■ CONSIGNE 1
Dans la critique de film ci-dessous, recopiez tout ce qui va de « Le réalisateur n’a » jusqu'à « ses cauchemars d’antan. », en remplaçant « le braille » par « une lettre ».
■ CONSIGNE 2
Indiquez si les affirmations (a), (b) et (c) concordent avec la critique de film ci-dessous. Répondez chaque fois par oui ou non, en citant les mots décisifs de la critique.
(a) Le film remet en question le travail d'Almodovar.
(b) Le réalisateur a perdu son savoir-faire visuel.
(c) L'histoire de vampires est qualifiée de délirante.

■ TEXTE FOURNI

Mais le film n’est pas une remise en question ou même une interrogation de son travail. Toujours sur sa voie exploratrice des nuances de la rédemption, Almodovar fouille un peu plus les chemins de la résurrection. On peut survivre, et renaître différent. Mais on a toujours besoin de se souvenir. On peut aussi mourir, et rester éternel grâce au cinéma. Ces étreintes brisées sont ces impossibilités d’aimer, de laisser l’autre libre, de respecter cet élan qui nous échappe, de se casser en deux parce que l’autre nous sert trop fort. L’étreinte peut-être aimante, consolante, réconfortante, apaisante, passionnelle, charnelle, débout, allongée, assise, de dos, d’espoir. Tout le monde s’embrasse mais ne dit pas « I love You ». Le maître de la movida espagnole signe ainsi une oeuvre noire, romantique (dans son sens littéraire), pas forcément chaleureuse, même s’il n’oublie pas d’être drôle (l’histoire de vampires est à ce titre délirante).

Le réalisateur n’a pas perdu son savoir-faire visuel. Ces mains qui lisent le braille ou, plus tard, une image agrandie d’un baiser sur un écran, se font écho. La plus belle restant sans doute lorsque la muse révèle à son mari qu’elle le quitte en se doublant elle-même sur une vidéo sans son. La vérité et la culpabilité, la bonne et la mauvaise conscience n’avaient peut-être pas besoin d’un montage si alambiqué pour arriver à destination. Le spectateur lui est resté bien clairvoyant, aspiré par cette embrassade passionnelle. Depuis La mauvaise éducation, Almodovar n’en a pas fini avec son passé ni avec cette Espagne qui doit désormais affronter ses cauchemars d’antan.

■ MATÉRIEL FOURNI
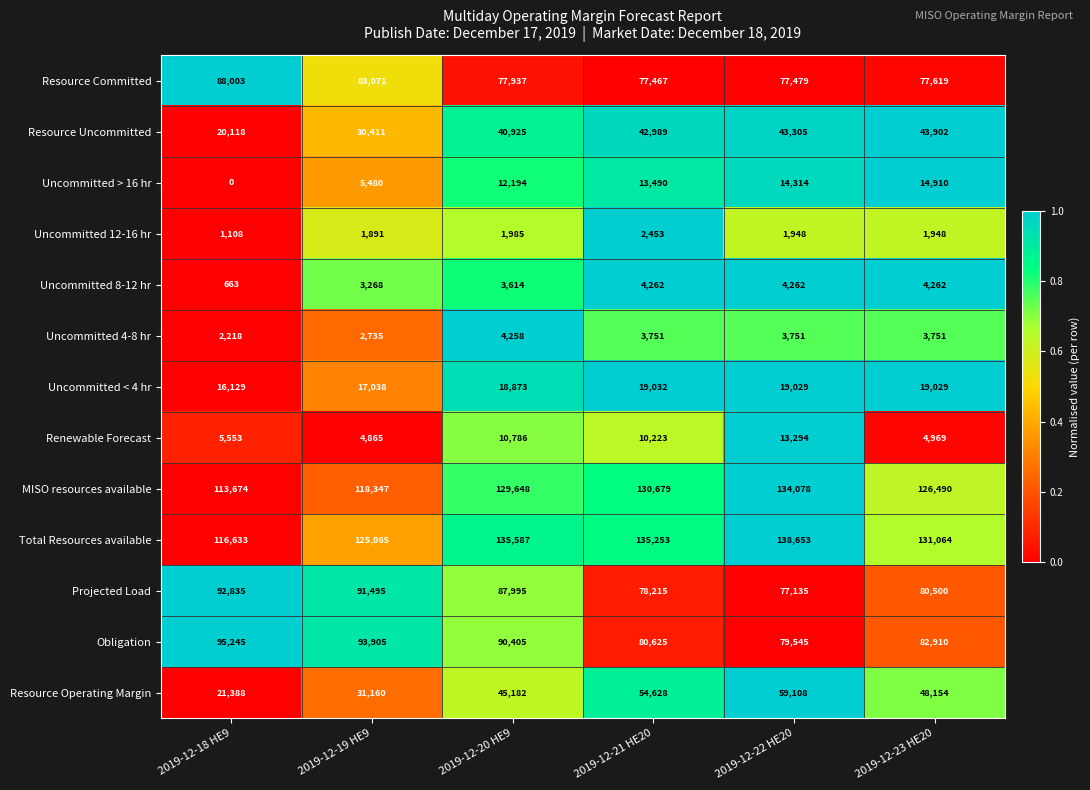

The value of Uncommitted 12-16 hr at 2019-12-23 HE20 is 2655. True or false?

False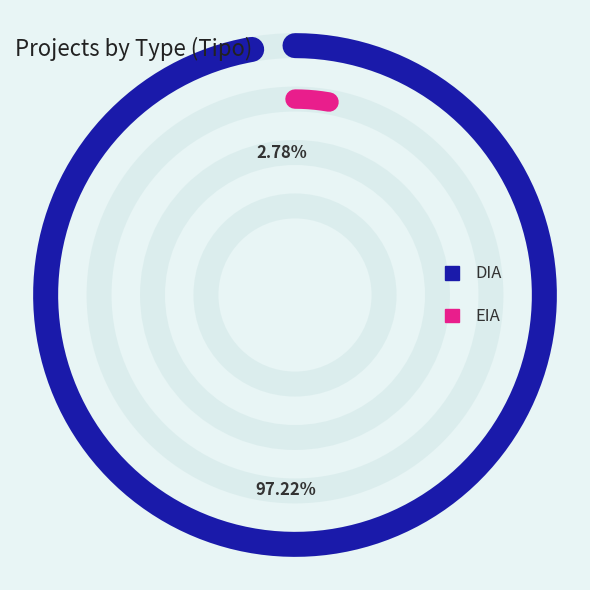

Combined, do DIA and EIA account for over 50%?

Yes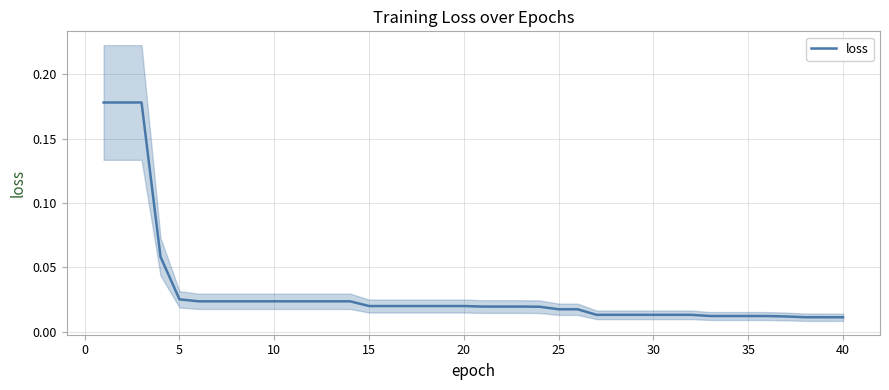

The value at 10 is 0.0. True or false?

False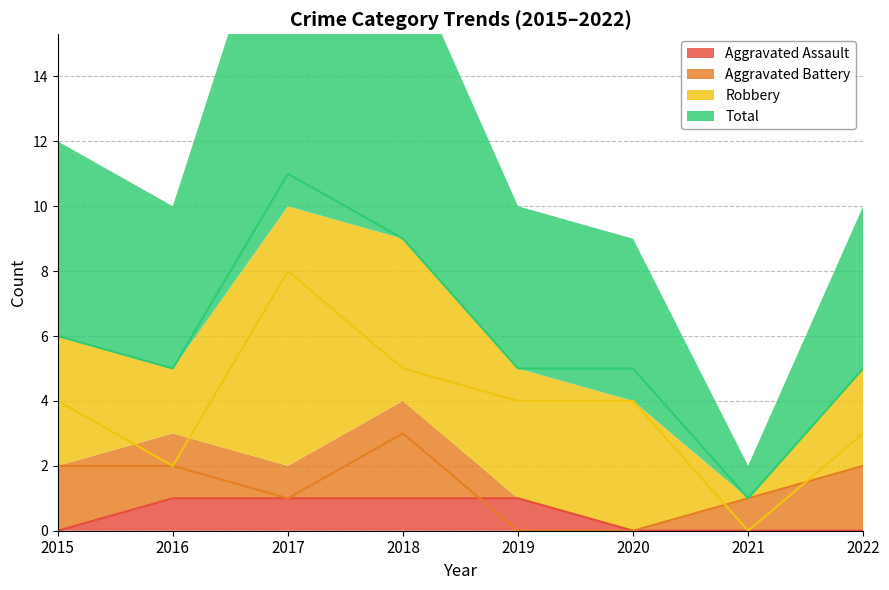

How many interior local peaks does the Aggravated Battery series have?

1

■ RÉPONSE 1
Le réalisateur n’a pas perdu son savoir-faire visuel. Ces mains qui lisent une lettre ou, plus tard, une image agrandie d’un baiser sur un écran, se font écho. La plus belle restant sans doute lorsque la muse révèle à son mari qu’elle le quitte en se doublant elle-même sur une vidéo sans son. La vérité et la culpabilité, la bonne et la mauvaise conscience n’avaient peut-être pas besoin d’un montage si alambiqué pour arriver à destination. Le spectateur lui est resté bien clairvoyant, aspiré par cette embrassade passionnelle. Depuis La mauvaise éducation, Almodovar n’en a pas fini avec son passé ni avec cette Espagne qui doit désormais affronter ses cauchemars d’antan.

■ RÉPONSE 2
(a) Non : « Mais le film n’est pas une remise en question ou même une interrogation de son travail. »
(b) Non : « Le réalisateur n’a pas perdu son savoir-faire visuel. »
(c) Oui : « l’histoire de vampires est à ce titre délirante »